I got the following exercise where you have to calc the trace of all elements in ${F_8}$ which is constructed as ${F_2}[x]$/(${x^3+x+1}$)${F_2}[x]$.
Up to now I did those steps:
1) Find all elements in ${F_8}$ which are in my opinion: $0,1,x,x+1,x^2,x^2+1,x^2+x,x^2+x+1$
2) Then I found those traces for the elements: $Tr(0)=0\\ Tr(1)=1\\ Tr(x)=x+x^2+x^4\\ Tr(x+1)=Tr(x)+Tr(1)=x^4+x^2+x+1\\ Tr(x^2)=x^8+x^4+x^2 \text{(must this be reduced!?)}\\ Tr(x^2+1)=Tr(x^2)+Tr(1)=x^8+x^4+x^2+1\\ Tr(x^2+x)=Tr(x^2)+Tr(x)=x^8+x\\ Tr(x^2+x+1)=Tr(x^2)+Tr(x)+Tr(1)=x^8+x+1$
Is this procedure correct? Thank you!
You can take advantage of the linearity of trace. To make the notation less cumbersome I denote the coset $x+\langle x^3+x+1\rangle$ by $\alpha$. In that case the elements of the field are $$ \Bbb{F}_8=\{a_0+a_1\alpha+a_2\alpha^2\mid a_0,a_1,a_2\in\Bbb{F}_2\}. $$ The minimal polynomial of $\alpha$ is $m(x)=x^3+x+1$. Its other zeros are the conjugates $\alpha^2$ and $\alpha^4=\alpha\cdot\alpha^3=\alpha(\alpha+1)$. Therefore $$ \begin{aligned} m(x)&=(x-\alpha)(x-\alpha^2)(x-\alpha^4)=x^3-(\alpha+\alpha^2+\alpha^4)x^2+\cdots\\ &=x^3-tr(\alpha)x^2+\cdots \end{aligned} $$ Therefore we can conclude that $tr(\alpha)=0$. This also follows from the earlier calculation (that also appears in Timbuc's answer) giving us that $\alpha^4=\alpha+\alpha^2$.

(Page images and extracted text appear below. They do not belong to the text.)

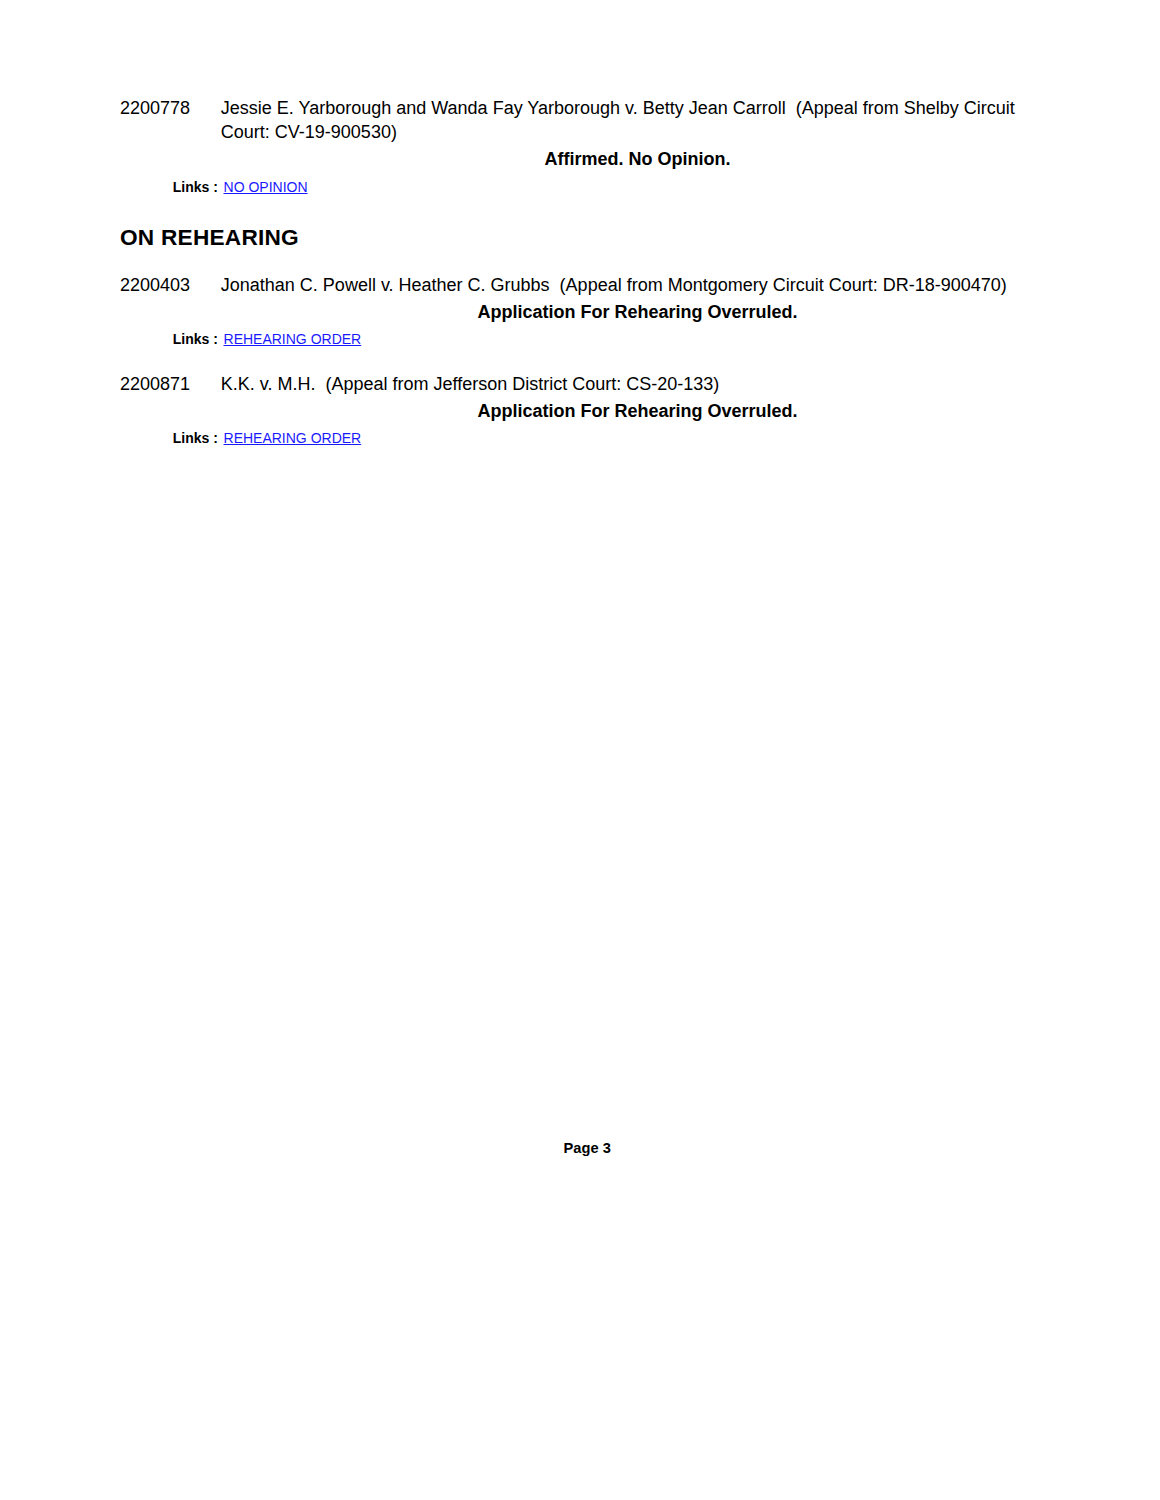2200778
Jessie E. Yarborough and Wanda Fay Yarborough v. Betty Jean Carroll (Appeal from Shelby Circuit Court: CV-19-900530)
Affirmed. No Opinion.
Links : NO OPINION
ON REHEARING
2200403
Jonathan C. Powell v. Heather C. Grubbs (Appeal from Montgomery Circuit Court: DR-18-900470)
Application For Rehearing Overruled.
Links : REHEARING ORDER
2200871
K.K. v. M.H. (Appeal from Jefferson District Court: CS-20-133)
Application For Rehearing Overruled.
Links : REHEARING ORDER
Page 3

Because $m(x)$ is also a minimal polynomial of $\alpha^2$, we see that $tr(\alpha^2)=tr(\alpha)$, so also $tr(\alpha^2)=0$. Clearly $$ tr(1)=1+1^2+1^4=3=1. $$ Linearity thus gives us that $$ tr(a_0+a_1\alpha+a_2\alpha^2)=a_0\, tr(1)+a_1\, tr(\alpha)+a_2\, tr(\alpha^2)=a_0. $$